• Source information:
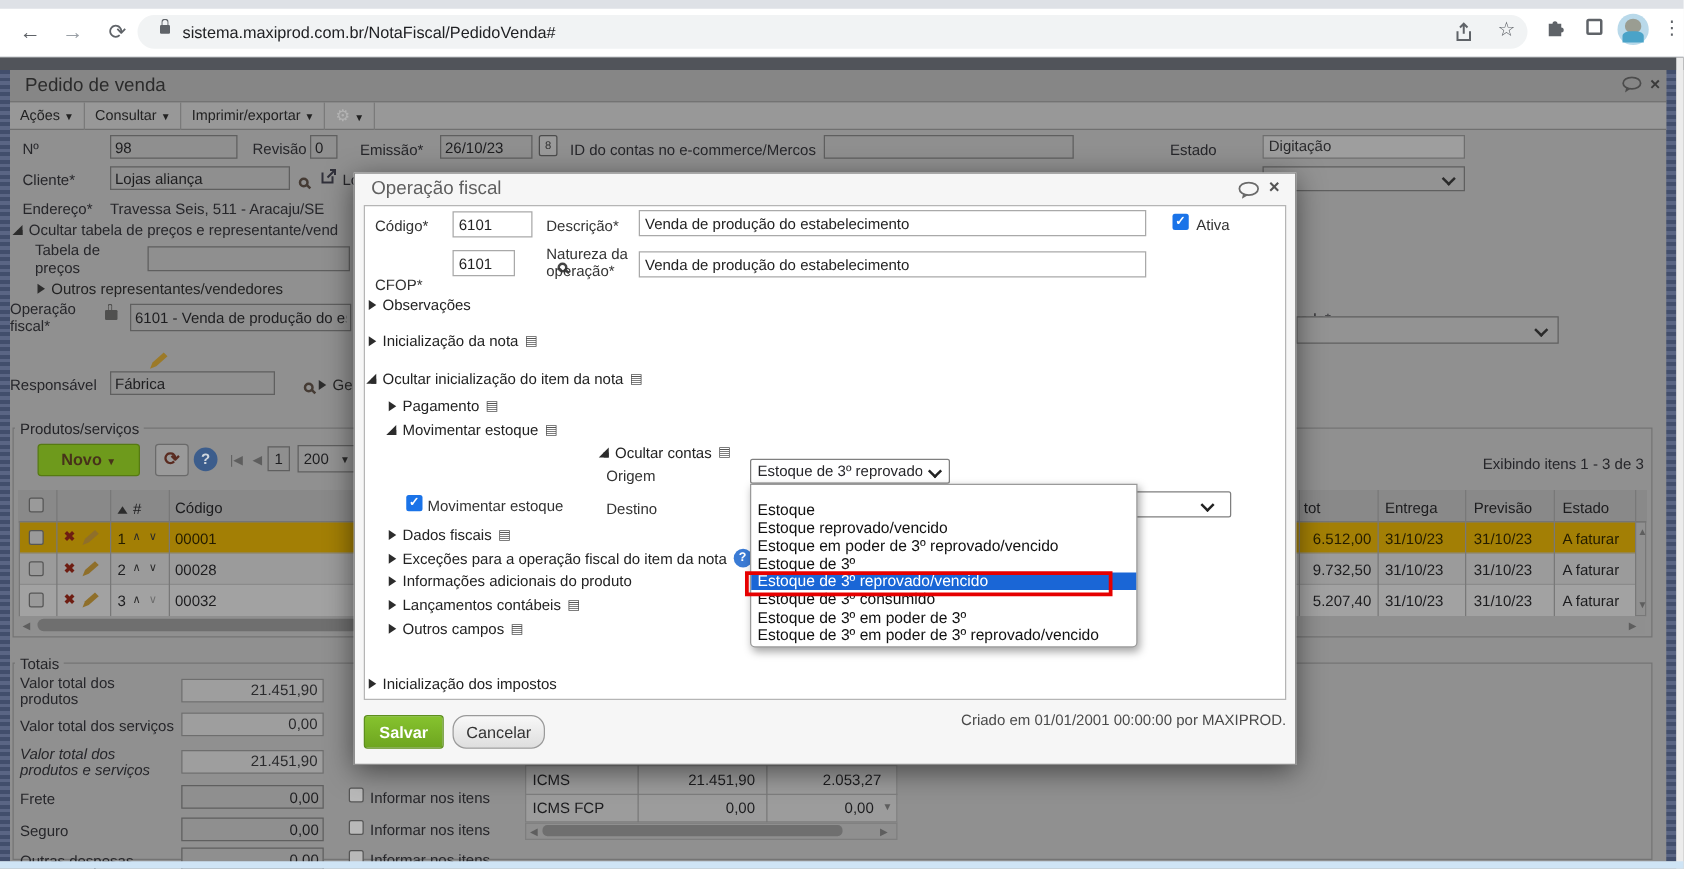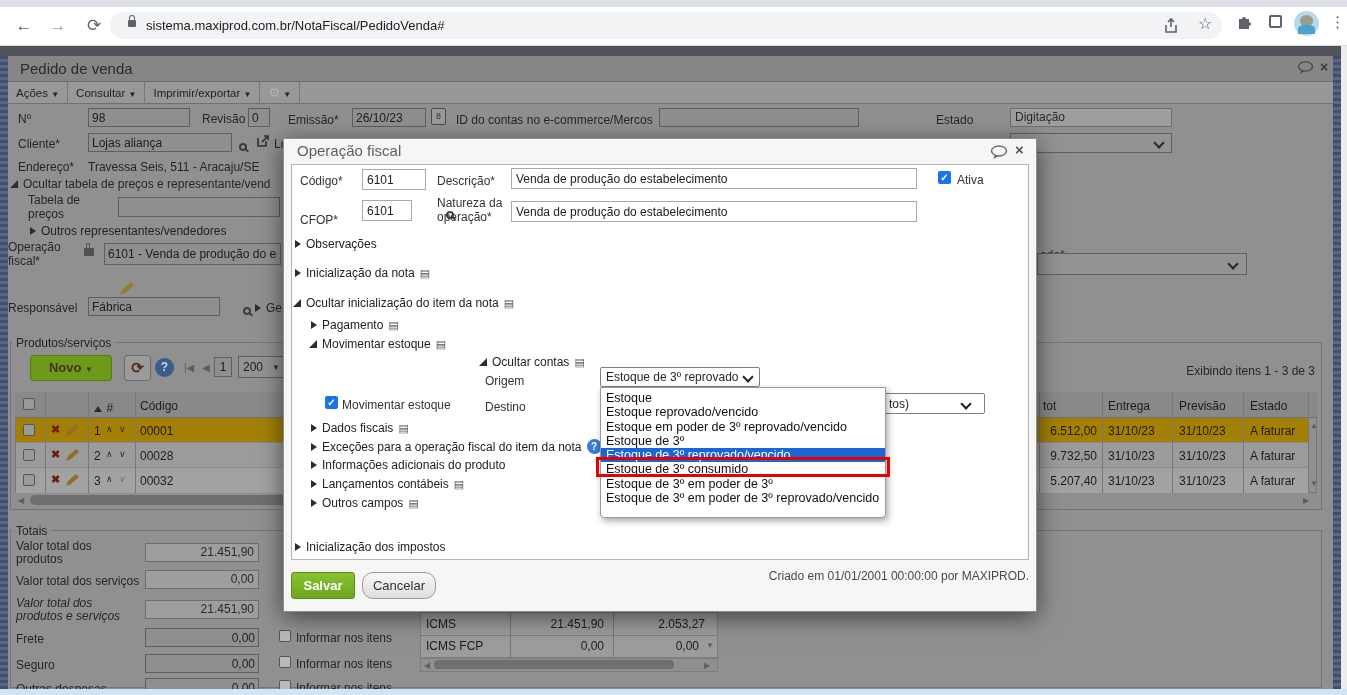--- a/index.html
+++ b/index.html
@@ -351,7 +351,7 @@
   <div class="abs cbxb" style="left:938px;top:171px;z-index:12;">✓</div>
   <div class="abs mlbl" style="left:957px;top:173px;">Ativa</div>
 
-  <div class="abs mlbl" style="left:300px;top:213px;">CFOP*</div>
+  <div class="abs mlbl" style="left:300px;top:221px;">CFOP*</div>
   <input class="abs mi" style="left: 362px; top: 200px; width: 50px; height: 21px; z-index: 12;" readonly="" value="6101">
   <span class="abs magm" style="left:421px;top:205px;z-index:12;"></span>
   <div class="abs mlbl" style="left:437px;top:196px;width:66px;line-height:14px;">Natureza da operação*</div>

==

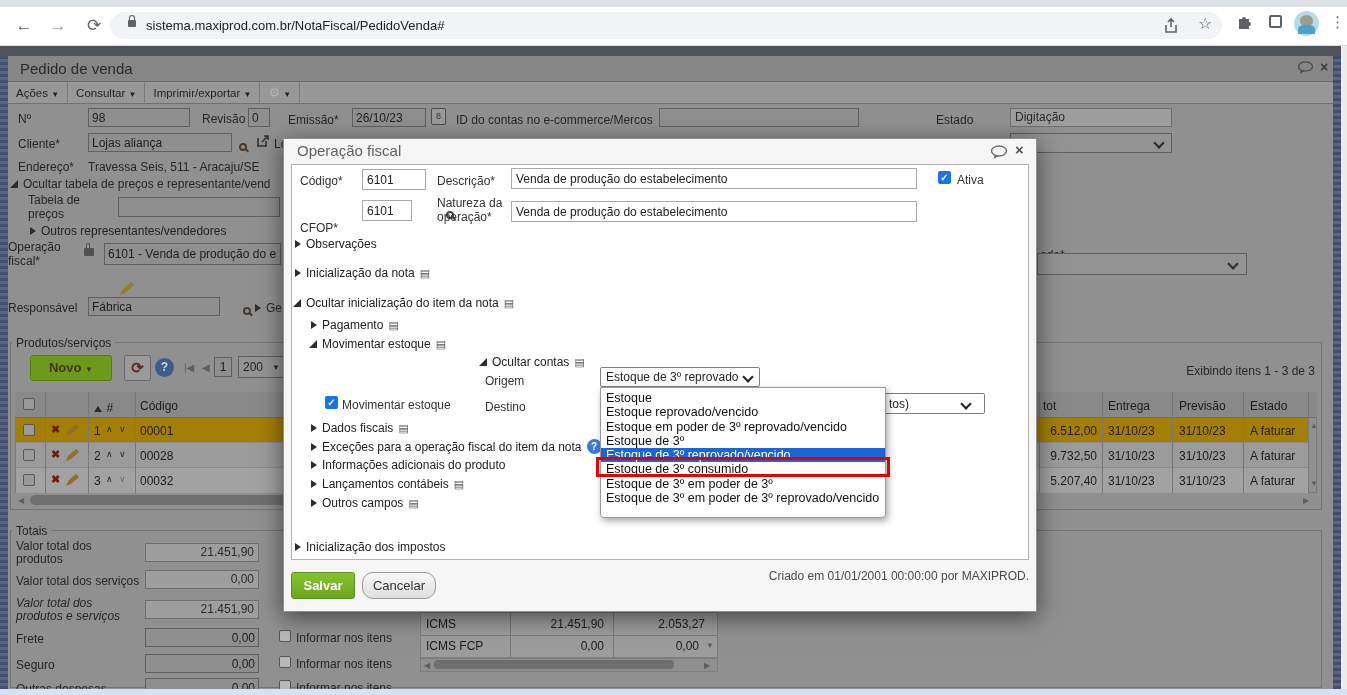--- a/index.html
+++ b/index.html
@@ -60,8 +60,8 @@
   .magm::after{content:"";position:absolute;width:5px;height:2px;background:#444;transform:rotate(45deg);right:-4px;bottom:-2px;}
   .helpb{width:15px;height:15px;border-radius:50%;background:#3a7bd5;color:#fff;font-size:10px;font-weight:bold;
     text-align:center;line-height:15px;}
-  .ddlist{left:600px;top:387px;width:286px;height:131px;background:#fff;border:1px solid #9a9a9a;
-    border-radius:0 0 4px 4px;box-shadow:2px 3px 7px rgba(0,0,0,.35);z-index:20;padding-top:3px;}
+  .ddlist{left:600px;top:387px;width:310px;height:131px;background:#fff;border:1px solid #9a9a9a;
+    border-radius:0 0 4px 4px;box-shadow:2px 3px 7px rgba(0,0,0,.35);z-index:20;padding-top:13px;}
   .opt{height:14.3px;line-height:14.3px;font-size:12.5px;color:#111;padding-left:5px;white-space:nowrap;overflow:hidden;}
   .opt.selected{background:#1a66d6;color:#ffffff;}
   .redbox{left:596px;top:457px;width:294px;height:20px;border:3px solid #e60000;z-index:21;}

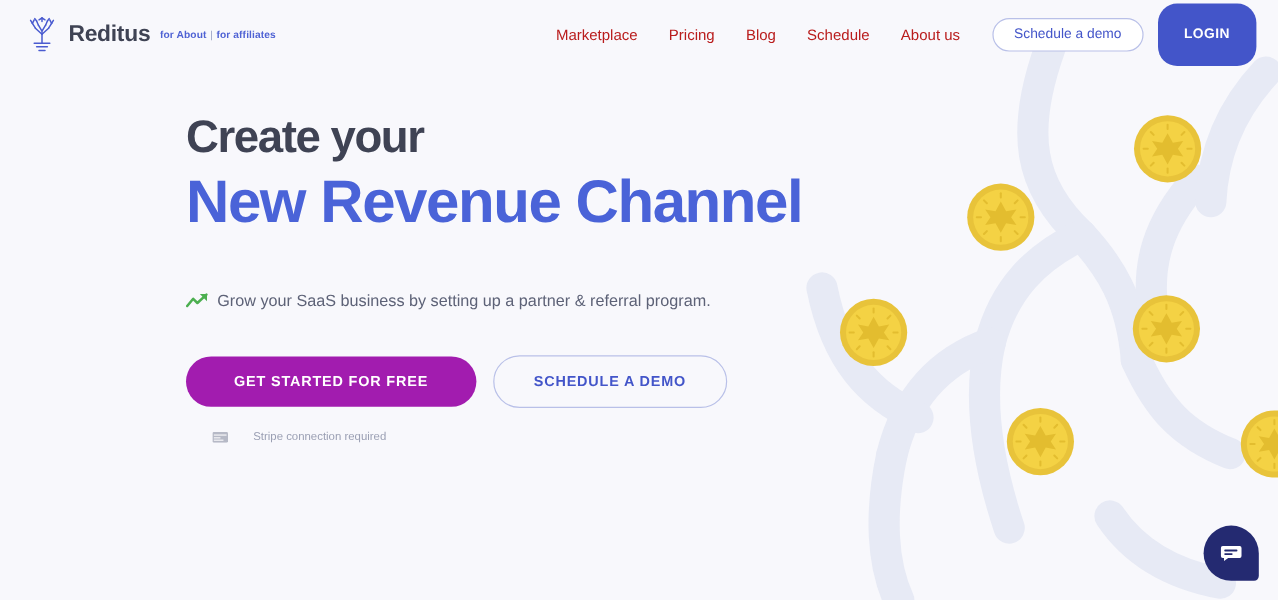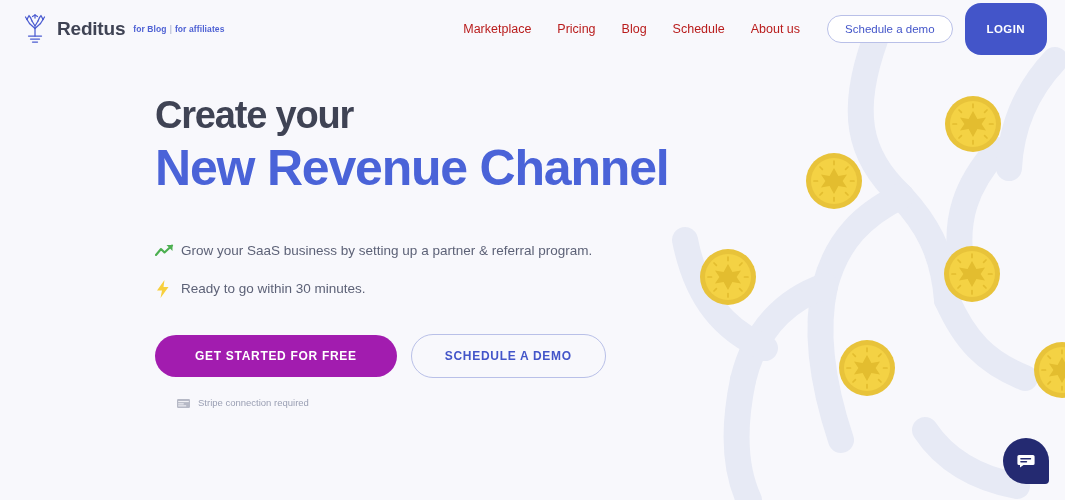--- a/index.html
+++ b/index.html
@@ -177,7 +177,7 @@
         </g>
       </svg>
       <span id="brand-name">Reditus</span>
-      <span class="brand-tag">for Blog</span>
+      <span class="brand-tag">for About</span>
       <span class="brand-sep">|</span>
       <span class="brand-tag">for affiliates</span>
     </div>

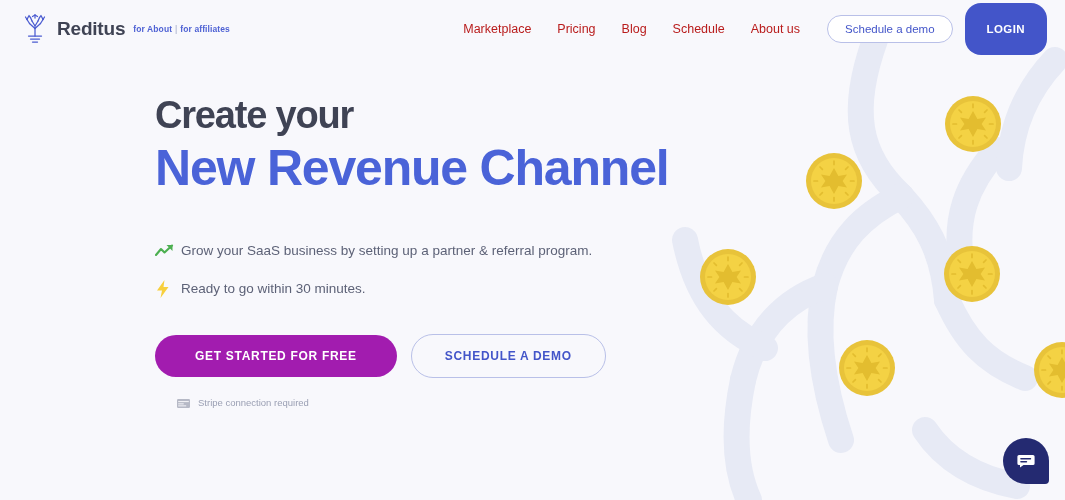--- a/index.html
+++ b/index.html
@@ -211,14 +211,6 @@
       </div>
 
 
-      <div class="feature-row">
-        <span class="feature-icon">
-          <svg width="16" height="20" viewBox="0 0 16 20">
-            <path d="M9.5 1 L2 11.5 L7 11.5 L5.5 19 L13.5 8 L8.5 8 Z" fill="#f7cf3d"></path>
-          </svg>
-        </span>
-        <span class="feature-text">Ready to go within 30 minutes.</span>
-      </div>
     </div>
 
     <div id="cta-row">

...

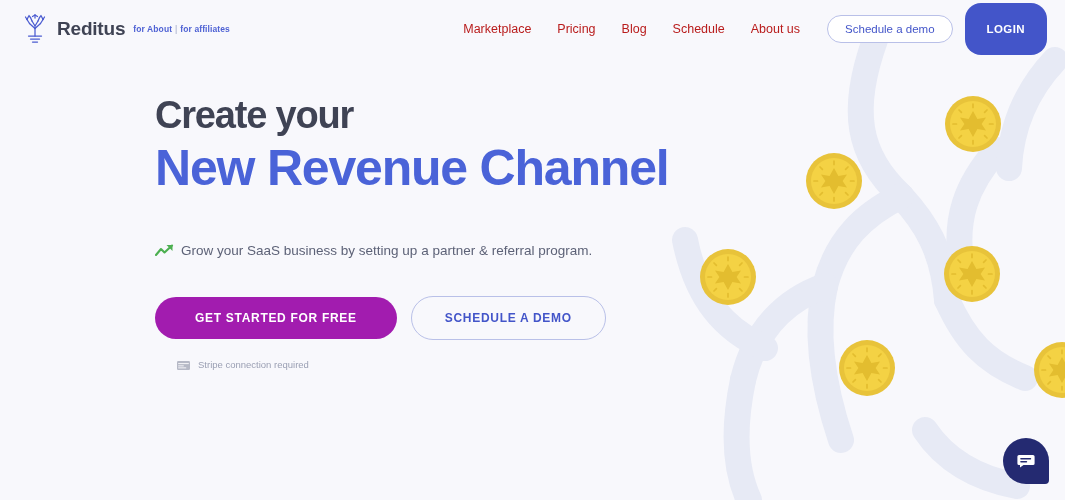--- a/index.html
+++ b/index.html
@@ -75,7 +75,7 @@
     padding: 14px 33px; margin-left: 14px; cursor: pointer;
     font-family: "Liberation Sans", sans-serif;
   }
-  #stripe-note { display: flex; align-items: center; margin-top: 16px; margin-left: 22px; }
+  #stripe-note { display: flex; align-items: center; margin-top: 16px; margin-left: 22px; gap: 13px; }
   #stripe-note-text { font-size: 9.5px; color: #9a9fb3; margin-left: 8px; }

• Task directions:
The stretch of entries above that starts with the line containing "padding: 14px 33px;" and goes on through the line containing "22px; gap: 13px;" is to be transcribed exactly, and no other line is to be transcribed.

• Answer for this exercise:
     padding: 14px 33px; margin-left: 14px; cursor: pointer;
     font-family: "Liberation Sans", sans-serif;
   }
-  #stripe-note { display: flex; align-items: center; margin-top: 16px; margin-left: 22px; }
+  #stripe-note { display: flex; align-items: center; margin-top: 16px; margin-left: 22px; gap: 13px; }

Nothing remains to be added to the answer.